Is the chatbot well-versed enough in our domain to effectively assist users?
This question brings us back to the initial challenge. Providing the Large Language Model (LLM) with the right context from a vector database is only part of the solution. The real task is teaching the LLM to understand and communicate in the unique vernacular of Salesloft. This is where the art of prompt engineering comes into play.
Incorporating OpenAI’s recommended prompt engineering tactics, we first asked the LLM to adopt a persona by telling our chatbot: “You are a Salesloft’s UX and Product assistant, your role involves analyzing feedback provided by Salesloft’s customers.”
We then used bullet points to list out definitions of our six different product surfaces, including the names, functionality, and key features, followed by clear instructions such as “you need to differentiate which surface each feedback is likely to belong to”, “do not fabricate information that is not present in the context”, and “put more focus on the information that has more context support.”
Think of this process as onboarding and mentoring a new hire at Salesloft. This method has significantly uplifted the quality of responses, tailoring them to address the queries that our users truly care about.
The Feedback
Empowering users is just as crucial as the technical implementations for a chatbot to truly excel. It all begins with how users phrase their queries. Even the most sophisticated technical setup can only do so much if the user queries are suboptimal. Over the past year, our team partnered closely with our product partners to help them hone their skills in crafting effective prompts and learn the nuances of interacting. These skills are now being transferred to our product feedback chatbot.

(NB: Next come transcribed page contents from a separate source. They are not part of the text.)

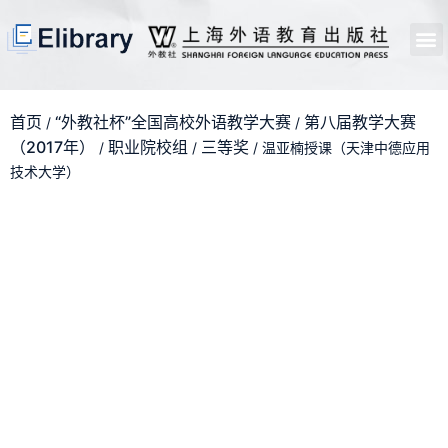
首页
开馆申请
管理员中心
个人中心
使用支持
首页
“外教社杯”全国高校外语教学大赛
第八届教学大赛
/
/
（2017年）
职业院校组
三等奖
/
/
/ 温亚楠授课（天津中德应用
技术大学）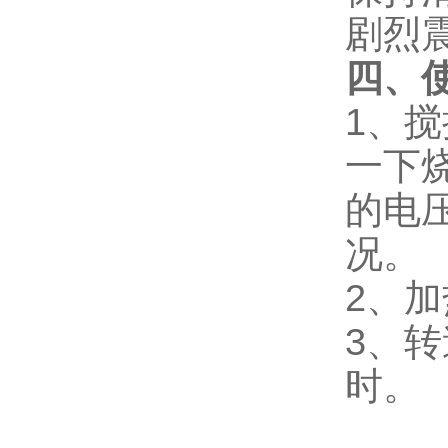
剧烈
四、
1、
一下
的电压
况。
2、
3、
时。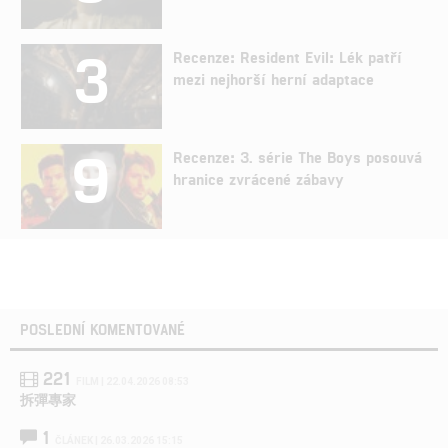
3
Recenze: Resident Evil: Lék patří
mezi nejhorší herní adaptace
9
Recenze: 3. série The Boys posouvá
hranice zvrácené zábavy
POSLEDNÍ KOMENTOVANÉ
221
FILM | 22.04.2026 08:53
拆彈專家
1
ČLÁNEK | 26.03.2026 15:15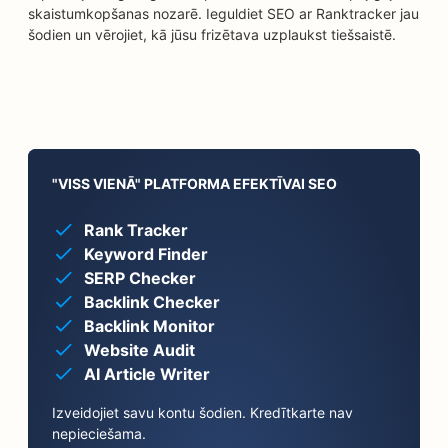
skaistumkopšanas nozarē. Ieguldiet SEO ar Ranktracker jau
šodien un vērojiet, kā jūsu frizētava uzplaukst tiešsaistē.
"VISS VIENĀ" PLATFORMA EFEKTĪVAI SEO
Rank Tracker
Keyword Finder
SERP Checker
Backlink Checker
Backlink Monitor
Website Audit
AI Article Writer
Izveidojiet savu kontu šodien. Kredītkarte nav
nepieciešama.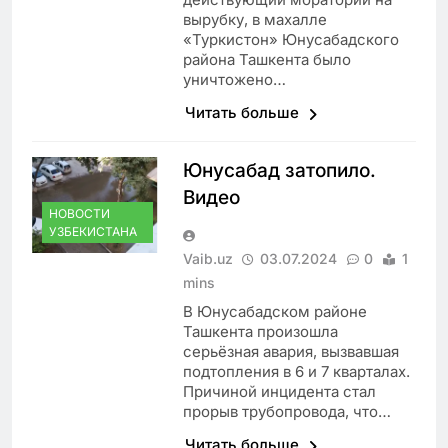
вырубку, в махалле
«Туркистон» Юнусабадского
района Ташкента было
уничтожено…
Читать больше
Юнусабад затопило.
Видео
НОВОСТИ
УЗБЕКИСТАНА
Vaib.uz
03.07.2024
0
1
mins
В Юнусабадском районе
Ташкента произошла
серьёзная авария, вызвавшая
подтопления в 6 и 7 кварталах.
Причиной инцидента стал
прорыв трубопровода, что…
Читать больше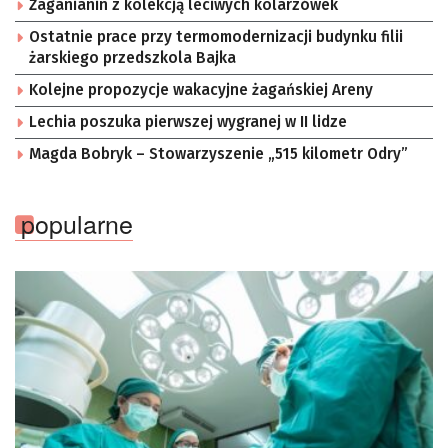
Żaganianin z kolekcją leciwych kolarzówek
Ostatnie prace przy termomodernizacji budynku filii
żarskiego przedszkola Bajka
Kolejne propozycje wakacyjne żagańskiej Areny
Lechia poszuka pierwszej wygranej w II lidze
Magda Bobryk – Stowarzyszenie „515 kilometr Odry”
popularne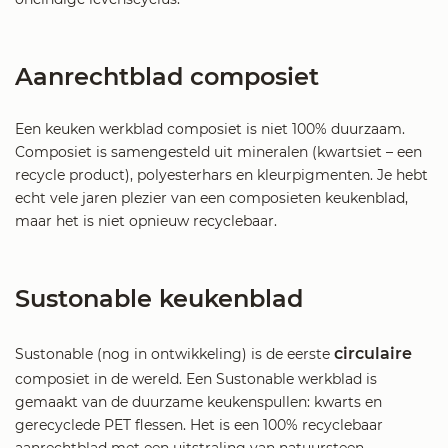
Aanrechtblad composiet
Een keuken werkblad composiet is niet 100% duurzaam.
Composiet is samengesteld uit mineralen (kwartsiet – een
recycle product), polyesterhars en kleurpigmenten. Je hebt
echt vele jaren plezier van een composieten keukenblad,
maar het is niet opnieuw recyclebaar.
Sustonable keukenblad
circulaire
Sustonable (nog in ontwikkeling) is de eerste
composiet in de wereld. Een Sustonable werkblad is
gemaakt van de duurzame keukenspullen: kwarts en
gerecyclede PET flessen. Het is een 100% recyclebaar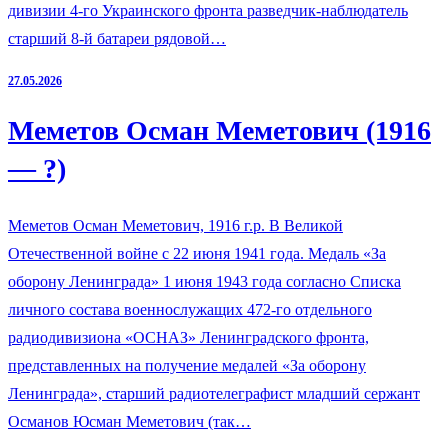
дивизии 4-го Украинского фронта разведчик-наблюдатель
старший 8-й батареи рядовой…
27.05.2026
Меметов Осман Меметович (1916
— ?)
Меметов Осман Меметович, 1916 г.р. В Великой
Отечественной войне с 22 июня 1941 года. Медаль «За
оборону Ленинграда» 1 июня 1943 года согласно Списка
личного состава военнослужащих 472-го отдельного
радиодивизиона «ОСНАЗ» Ленинградского фронта,
представленных на получение медалей «За оборону
Ленинграда», старший радиотелеграфист младший сержант
Османов Юсман Меметович (так…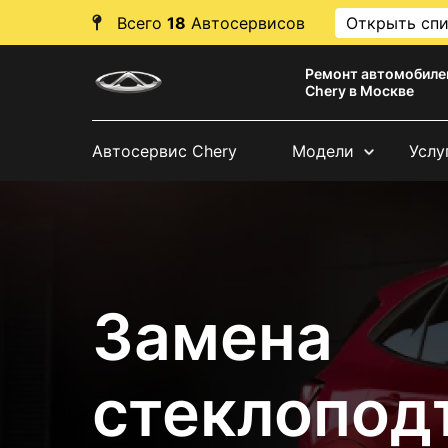
Всего
18
Автосервисов
Открыть сп
Ремонт автомобиле
Chery в Москве
Автосервис Chery
Модели
Услу
Замена
стеклопод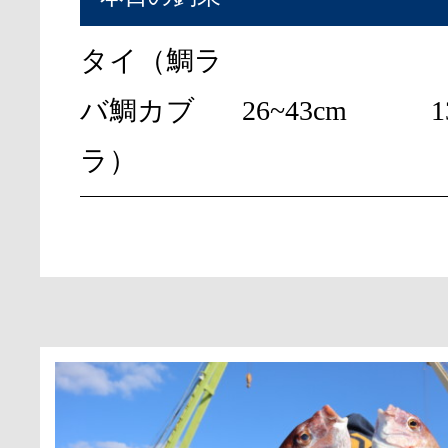
タイ（鯛ラ
バ鯛カブ
26~43cm
ラ）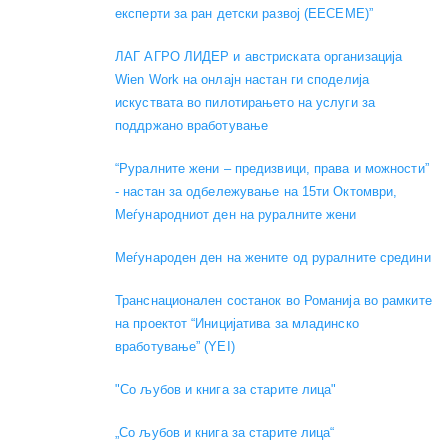
експерти за ран детски развој (EECEME)”
ЛАГ АГРО ЛИДЕР и австриската организација
Wien Work на онлајн настан ги споделија
искуствата во пилотирањето на услуги за
поддржано вработување
“Руралните жени – предизвици, права и можности”
- настан за одбележување на 15ти Октомври,
Меѓународниот ден на руралните жени
Меѓународен ден на жените од руралните средини
Транснационален состанок во Романија во рамките
на проектот “Иницијатива за младинско
вработување” (YEI)
"Со љубов и книга за старите лица"
„Со љубов и книга за старите лица“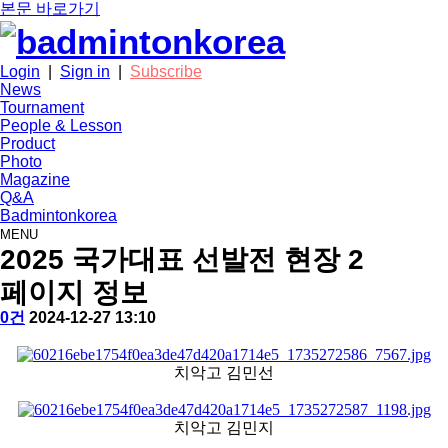
본문 바로가기
Login
|
Sign in
|
Subscribe
News
Tournament
People & Lesson
Product
Photo
Magazine
Q&A
Badmintonkorea
MENU
photo
2025 국가대표 선발전 현장 2
페이지 정보
작
배
댓
작
0건
2024-12-27 13:10
성
드
글
성
본
자
민
일
문
턴
치악고 김민선
코
리
아
치악고 김민지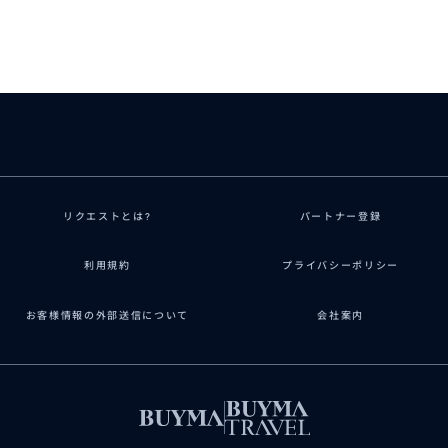
リクエストとは?
パートナー登録
利用規約
プライバシーポリシー
お客様情報の外部送信について
会社案内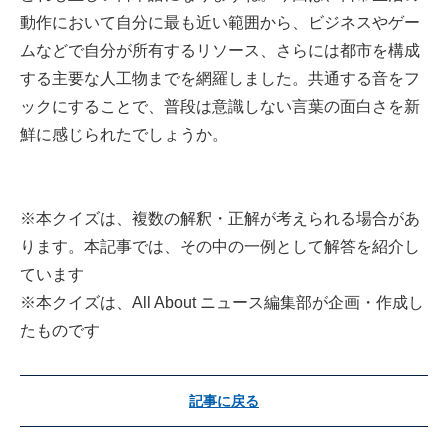
動作において自分に最も近い範囲から、ビジネスやゲー
ムなどで自分が所有するリソース、さらには都市を構成
する主要な人工物までを網羅しました。共通する音をフ
ックにすることで、普段は意識しない言葉の面白さを新
鮮に感じられたでしょうか。
※本クイズは、複数の解釈・正解が考えられる場合があ
ります。本記事では、その中の一例として解答を紹介し
ています
※本クイズは、All About ニュース編集部が企画・作成し
たものです
記事に戻る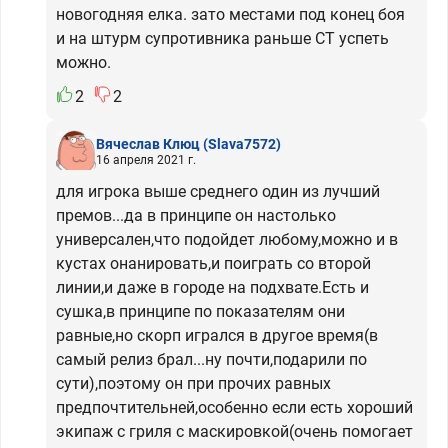
новогодняя елка. зато местами под конец боя
и на штурм супротивника раньше СТ успеть
можно.
2
2
Вячеслав Клюц
(Slava7572)
16 апреля 2021 г.
для игрока выше среднего один из лучший
премов...да в принципе он настолько
универсален,что подойдет любому,можно и в
кустах онанировать,и поиграть со второй
линии,и даже в городе на подхвате.Есть и
сушка,в принципе по показателям они
равные,но скорп игрался в другое время(в
самый релиз брал...ну почти,подарили по
сути),поэтому он при прочих равных
предпочтительней,особенно если есть хороший
экипаж с гриля с маскировкой(очень помогает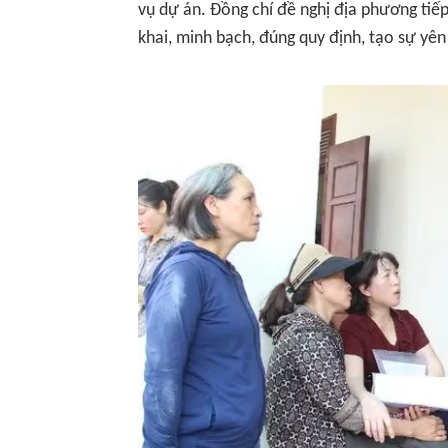
vụ dự án. Đồng chí đề nghị địa phương tiế
khai, minh bạch, đúng quy định, tạo sự yên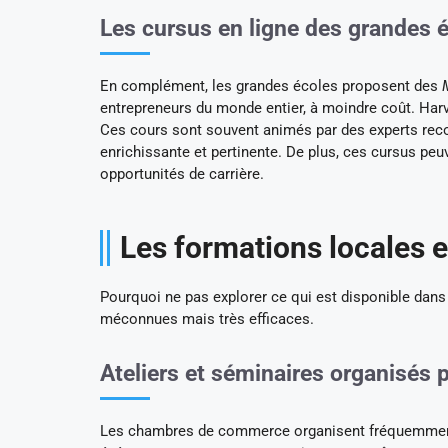
Les cursus en ligne des grandes 
En complément, les grandes écoles proposent des
entrepreneurs du monde entier, à moindre coût. Harva
Ces cours sont souvent animés par des experts reco
enrichissante et pertinente. De plus, ces cursus peuv
opportunités de carrière.
Les formations locales 
Pourquoi ne pas explorer ce qui est disponible dans
méconnues mais très efficaces.
Ateliers et séminaires organisés
Les chambres de commerce organisent fréquemment de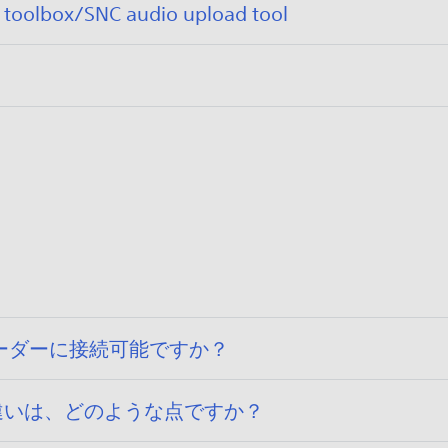
公
box/SNC audio upload tool
開
日
:
2
0
1
9
/
1
1
/
2
2
ーダーに接続可能ですか？
違いは、どのような点ですか？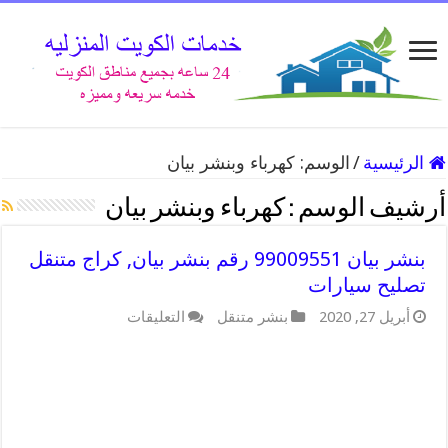
الرئيسية
/
الوسم:
كهرباء وبنشر بيان
أرشيف الوسم :
كهرباء وبنشر بيان
بنشر بيان 99009551 رقم بنشر بيان, كراج متنقل
تصليح سيارات
على
أبريل 27, 2020
بنشر متنقل
التعليقات
بنشر
بيان
99009551
رقم
بنشر
بيان,
كراج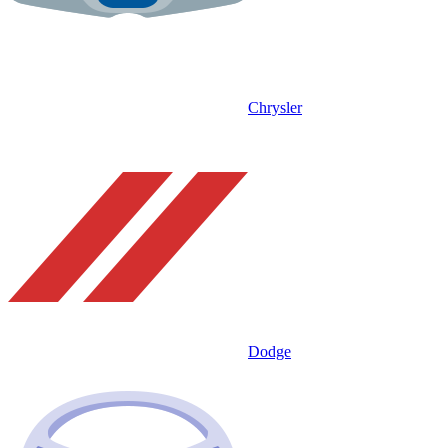
Chrysler
Dodge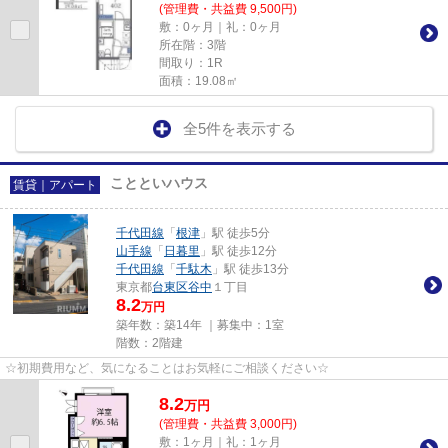
(管理費・共益費 9,500円)
敷：0ヶ月｜礼：0ヶ月
所在階：3階
間取り：1R
面積：19.08㎡
全5件を表示する
ことといハウス
賃貸｜アパート
千代田線
「
根津
」駅 徒歩5分
山手線
「
日暮里
」駅 徒歩12分
千代田線
「
千駄木
」駅 徒歩13分
東京都
台東区
谷中
１丁目
8.2
万円
築年数：築14年 ｜募集中：
1室
階数：2階建
☆初期費用など、気になることはお気軽にご相談ください☆
8.2
万
円
(管理費・共益費 3,000円)
敷：1ヶ月｜礼：1ヶ月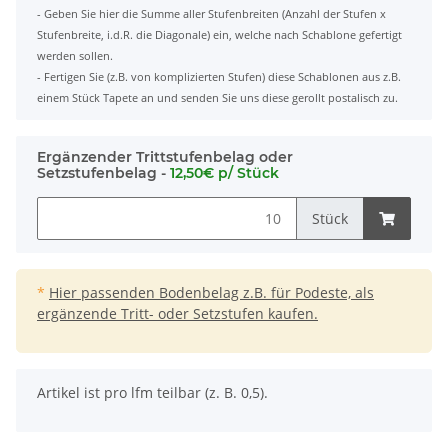
- Geben Sie hier die Summe aller Stufenbreiten (Anzahl der Stufen x
Stufenbreite, i.d.R. die Diagonale) ein, welche nach Schablone gefertigt
werden sollen.
- Fertigen Sie (z.B. von komplizierten Stufen) diese Schablonen aus z.B.
einem Stück Tapete an und senden Sie uns diese gerollt postalisch zu.
Ergänzender Trittstufenbelag oder
Setzstufenbelag -
12,50€ p/ Stück
Stück
*
Hier passenden Bodenbelag z.B. für Podeste, als
ergänzende Tritt- oder Setzstufen kaufen.
x
Artikel ist pro lfm teilbar (z. B. 0,5).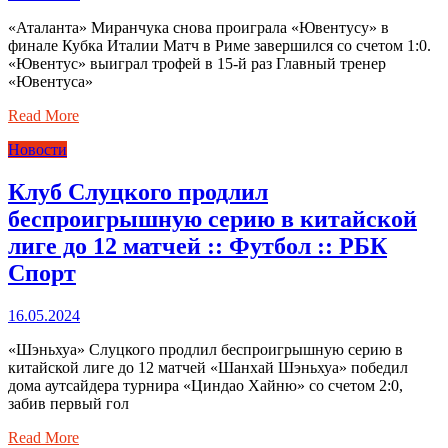
«Аталанта» Миранчука снова проиграла «Ювентусу» в
финале Кубка Италии Матч в Риме завершился со счетом 1:0.
«Ювентус» выиграл трофей в 15-й раз Главный тренер
«Ювентуса»
Read More
Новости
Клуб Слуцкого продлил
беспроигрышную серию в китайской
лиге до 12 матчей :: Футбол :: РБК
Спорт
16.05.2024
«Шэньхуа» Слуцкого продлил беспроигрышную серию в
китайской лиге до 12 матчей «Шанхай Шэньхуа» победил
дома аутсайдера турнира «Циндао Хайню» со счетом 2:0,
забив первый гол
Read More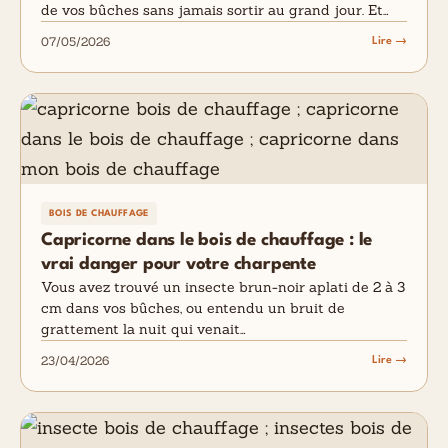
de vos bûches sans jamais sortir au grand jour. Et…
07/05/2026
Lire →
BOIS DE CHAUFFAGE
Capricorne dans le bois de chauffage : le
vrai danger pour votre charpente
Vous avez trouvé un insecte brun-noir aplati de 2 à 3
cm dans vos bûches, ou entendu un bruit de
grattement la nuit qui venait…
23/04/2026
Lire →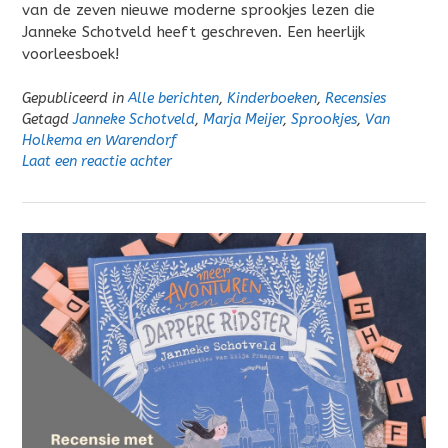
van de zeven nieuwe moderne sprookjes lezen die
Janneke Schotveld heeft geschreven. Een heerlijk
voorleesboek!
Gepubliceerd in
Alle berichten
,
Kinderboeken
,
Recensies
Getagd
Janneke Schotveld
,
Marja Meijer
,
Sprookjes
,
Van
Holkema en Warendorf
Laat een reactie achter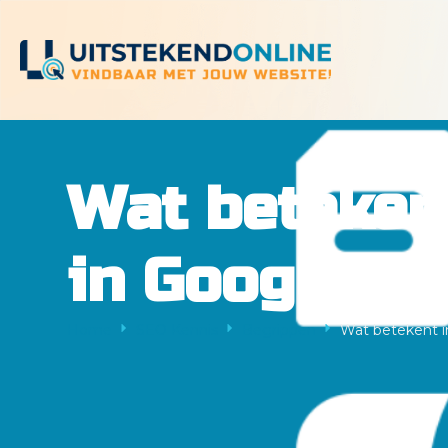
Wat beteken
in Google?
Home
SEO Kennis
Begrippen
Wat betekent i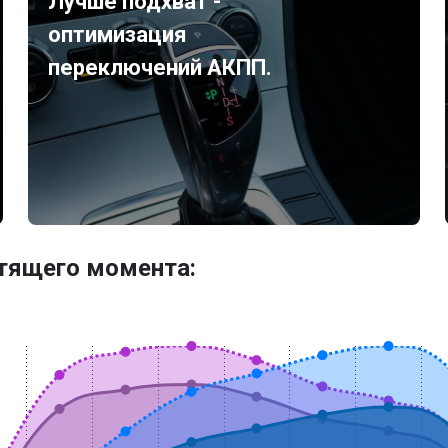
Лучше подхват -
оптимизация
переключений АКПП.
утящего момента: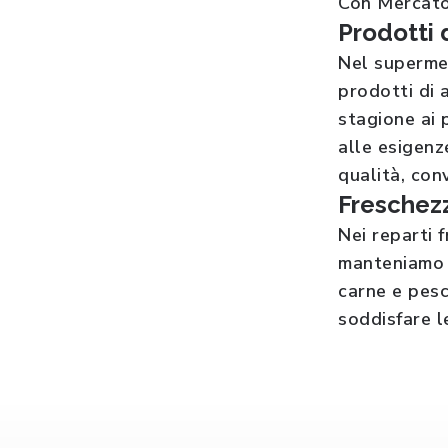
Con Mercatò,
Prodotti 
Nel superm
prodotti di a
stagione ai 
alle esigenz
qualità, con
Freschezz
Nei reparti
manteniamo o
carne e pesc
soddisfare l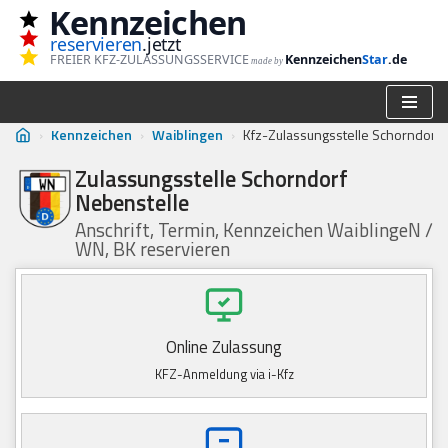
Kennzeichen
reservieren
.jetzt
Zum
FREIER KFZ-ZULASSUNGSSERVICE
Kennzeichen
Star
.de
made by
Inhalt
springen
›
Kennzeichen
›
Waiblingen
›
Kfz-Zulassungsstelle Schorndorf
Zulassungsstelle Schorndorf
Nebenstelle
Anschrift, Termin, Kennzeichen WaiblingeN /
WN, BK reservieren
Online Zulassung
KFZ-Anmeldung via i-Kfz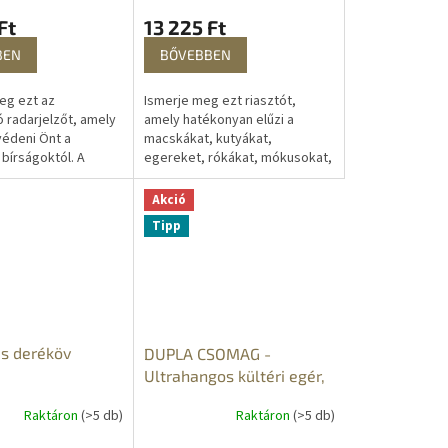
Ft
13 225 Ft
BEN
BŐVEBBEN
eg ezt az
Ismerje meg ezt riasztót,
ó radarjelzőt, amely
amely hatékonyan elűzi a
édeni Önt a
macskákat, kutyákat,
bírságoktól. A
egereket, rókákat, mókusokat,
hnológiának
szarvasokat, egereket és más
ően minden típusú
állatokat. A változó
Akció
elését segíti....
frekvenciájú...
Tipp
s deréköv
DUPLA CSOMAG -
Ultrahangos kültéri egér,
patkány, rágcsáló és
Raktáron
(>5 db)
Raktáron
(>5 db)
rovarriasztó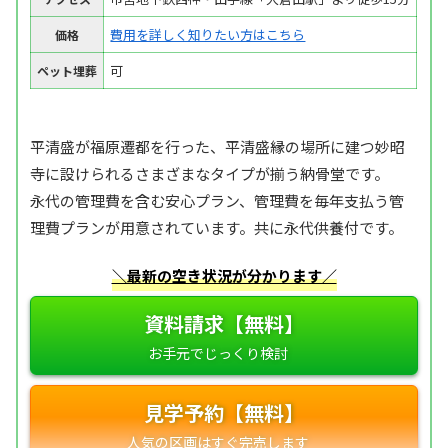
費用を詳しく知りたい方はこちら
価格
可
ペット埋葬
平清盛が福原遷都を行った、平清盛縁の場所に建つ妙昭
寺に設けられるさまざまなタイプが揃う納骨堂です。
永代の管理費を含む安心プラン、管理費を毎年支払う管
理費プランが用意されています。共に永代供養付です。
＼最新の空き状況が分かります／
資料請求【無料】
見学予約【無料】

Moreover, we’ve incorporated source documents displayed in the UI. This not only aids in fact-checking but also helps users understand what works and what doesn’t. In the near future, we hope to refine and scale up the chatbot applications that can better serve a broader customer base, thus, we took a step further and implemented event logging for our chatbot. The logging data will help us to study how users interact with the chatbot.
The feedback from our product partners has been phenomenal. They’ve found a lot of value in this tool and really appreciate that they’re able to dig into the source documents from the summarized answer.
The Wrap-Up
In summary, our experience has vividly illustrated that despite its challenges, Retrieval Augmented Generation (RAG) as an emerging architecture harbors immense potential in real-world business scenarios. We foresee a significant surge in the adoption of this technology, both in the near future and beyond. In this ever-evolving landscape, the ability to deftly navigate and leverage proprietary data will set apart trailblazing RAG applications from the rest, paving the way for innovative and impactful solutions in the business world.